INTIMNEWS.COM, PALANGKA RAYA – Dinas Pemberdayaan Masyarakat dan Desa (PMD) Provinsi Kalimantan Tengah (Kalteng) memastikan seluruh program kerja tetap berjalan sepanjang 2025, meski menghadapi berbagai tantangan, termasuk perubahan dan penyesuaian anggaran.
Kepala Dinas PMD Provinsi Kalteng, Aryawan, mengatakan selama 2025 pihaknya harus menyesuaikan program akibat adanya perubahan anggaran yang terjadi hingga enam kali.
“Selama 2025 memang ada beberapa kendala, salah satunya perubahan anggaran yang terjadi sebanyak enam kali. Namun, seluruh permasalahan dapat kami atasi,” ujar Aryawan kepada Intimnews saat diwawancarai belum lama ini.
Ia menjelaskan, penyesuaian anggaran berdampak pada pengurangan volume sejumlah kegiatan. Meski demikian, target kinerja tetap dijaga agar program prioritas tetap terlaksana.
Menurut Aryawan, penyesuaian tersebut dilakukan dengan mengurangi jumlah sasaran kegiatan, bukan dengan menghentikan program yang telah direncanakan.
“Kami tetap mencapai target kinerja. Hanya saja volumenya disesuaikan dengan kondisi anggaran yang tersedia,” katanya.

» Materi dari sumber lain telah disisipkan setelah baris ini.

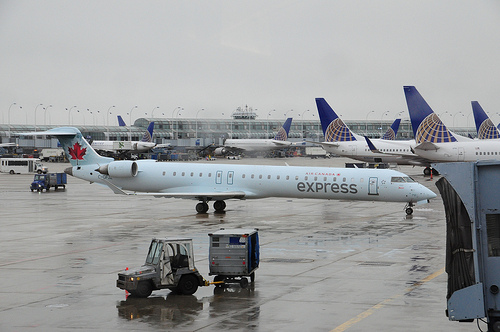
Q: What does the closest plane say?
A: Express.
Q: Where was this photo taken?
A: An airport.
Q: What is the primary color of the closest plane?
A: White.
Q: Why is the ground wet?
A: Rain.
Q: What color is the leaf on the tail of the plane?
A: Red.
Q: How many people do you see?
A: Zero.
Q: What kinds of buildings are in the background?
A: Terminals.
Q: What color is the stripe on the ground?
A: Yellow.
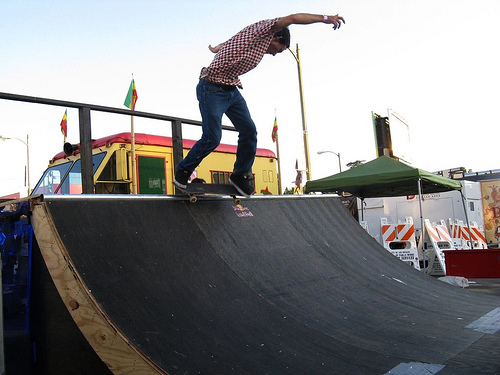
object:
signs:
[379, 216, 488, 276]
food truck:
[30, 132, 279, 196]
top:
[52, 132, 275, 161]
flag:
[123, 79, 137, 109]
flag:
[60, 108, 67, 138]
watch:
[323, 15, 328, 23]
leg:
[225, 105, 257, 174]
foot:
[229, 173, 251, 197]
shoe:
[228, 173, 251, 197]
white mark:
[393, 277, 408, 286]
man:
[173, 12, 346, 195]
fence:
[444, 249, 500, 278]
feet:
[174, 169, 193, 190]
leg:
[176, 88, 222, 172]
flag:
[272, 117, 278, 143]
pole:
[272, 109, 282, 195]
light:
[287, 43, 299, 60]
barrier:
[378, 216, 420, 272]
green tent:
[305, 155, 463, 274]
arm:
[272, 13, 324, 32]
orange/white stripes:
[382, 224, 414, 241]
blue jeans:
[177, 79, 258, 173]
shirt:
[199, 17, 281, 90]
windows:
[30, 152, 106, 196]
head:
[266, 28, 291, 56]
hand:
[325, 14, 344, 31]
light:
[317, 151, 338, 157]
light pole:
[288, 43, 313, 180]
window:
[136, 154, 167, 195]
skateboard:
[172, 182, 255, 205]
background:
[0, 44, 498, 194]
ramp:
[0, 193, 500, 375]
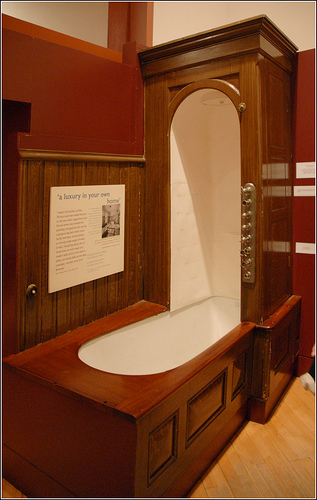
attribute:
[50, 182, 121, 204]
words — present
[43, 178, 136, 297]
sign — present, white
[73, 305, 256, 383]
bathtub — white, wood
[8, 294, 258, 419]
wood — reddish orange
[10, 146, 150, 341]
wall — red, wooden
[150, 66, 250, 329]
shower — tall, brown, wooden, white, curved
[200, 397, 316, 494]
floor — wood, yellow, wooden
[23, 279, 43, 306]
knob — round, small, white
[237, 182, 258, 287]
nozzles — silver, long, grey, metal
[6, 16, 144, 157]
wall — red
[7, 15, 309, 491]
frame — large, brown, wooden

Aryawan mengambil contoh, kegiatan pelatihan aparatur pemerintah desa yang semula ditargetkan menjangkau sekitar 1.000 peserta harus dikurangi jumlahnya.
“Jika awalnya kami menargetkan 1.000 aparatur desa untuk mengikuti pelatihan, karena keterbatasan anggaran jumlahnya disesuaikan menjadi sekitar 300 orang se-Kalimantan Tengah. Namun, kegiatan tetap berjalan,” jelasnya.

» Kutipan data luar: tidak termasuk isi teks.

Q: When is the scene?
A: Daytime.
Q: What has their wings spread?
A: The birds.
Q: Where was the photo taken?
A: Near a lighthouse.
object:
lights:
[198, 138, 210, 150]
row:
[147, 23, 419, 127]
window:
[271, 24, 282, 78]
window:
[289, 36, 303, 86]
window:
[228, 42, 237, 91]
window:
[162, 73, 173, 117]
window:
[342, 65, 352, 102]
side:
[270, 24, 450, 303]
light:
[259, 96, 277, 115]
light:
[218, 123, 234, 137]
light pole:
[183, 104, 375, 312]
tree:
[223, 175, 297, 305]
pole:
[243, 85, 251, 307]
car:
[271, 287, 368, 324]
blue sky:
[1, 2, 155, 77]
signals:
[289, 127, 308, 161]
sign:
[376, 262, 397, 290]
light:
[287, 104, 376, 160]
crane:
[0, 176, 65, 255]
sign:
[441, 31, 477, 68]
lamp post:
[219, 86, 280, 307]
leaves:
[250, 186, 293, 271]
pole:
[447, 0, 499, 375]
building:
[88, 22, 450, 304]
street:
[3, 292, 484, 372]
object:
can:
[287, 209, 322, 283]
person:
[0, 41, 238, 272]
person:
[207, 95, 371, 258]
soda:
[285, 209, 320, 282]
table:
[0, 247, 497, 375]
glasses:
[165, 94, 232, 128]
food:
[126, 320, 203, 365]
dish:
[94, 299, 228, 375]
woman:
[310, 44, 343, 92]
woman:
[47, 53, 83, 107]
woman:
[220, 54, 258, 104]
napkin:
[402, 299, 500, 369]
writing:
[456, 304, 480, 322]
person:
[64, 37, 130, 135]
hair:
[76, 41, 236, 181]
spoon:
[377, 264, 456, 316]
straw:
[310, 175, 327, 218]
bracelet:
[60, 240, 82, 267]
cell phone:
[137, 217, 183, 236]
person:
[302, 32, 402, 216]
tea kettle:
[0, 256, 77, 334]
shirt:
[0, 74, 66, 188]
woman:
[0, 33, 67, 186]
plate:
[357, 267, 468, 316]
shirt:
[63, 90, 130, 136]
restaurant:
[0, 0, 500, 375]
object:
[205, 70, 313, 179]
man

Aryawan menegaskan, keterbatasan anggaran tidak menyurutkan semangat jajaran Dinas PMD dalam menjalankan tugas dan tanggung jawabnya.
Ia menekankan bahwa aparatur pemerintah dituntut untuk tetap bekerja maksimal dan tidak bergantung pada kondisi anggaran semata.
“Kami tetap optimistis. Tidak mungkin kami hanya menerima gaji dan tunjangan tanpa bekerja. Dengan anggaran yang ada, kami tetap menjalankan program,” tegasnya.
Dinas PMD Kalteng, lanjut Aryawan, akan terus berupaya meningkatkan kinerja dan pelayanan kepada masyarakat desa, meski harus bekerja dengan anggaran yang terbatas.
“Meski dengan adanya efisiensi anggaran, kami akan tetap terus bekerja melayani masyarakat,” tutupnya.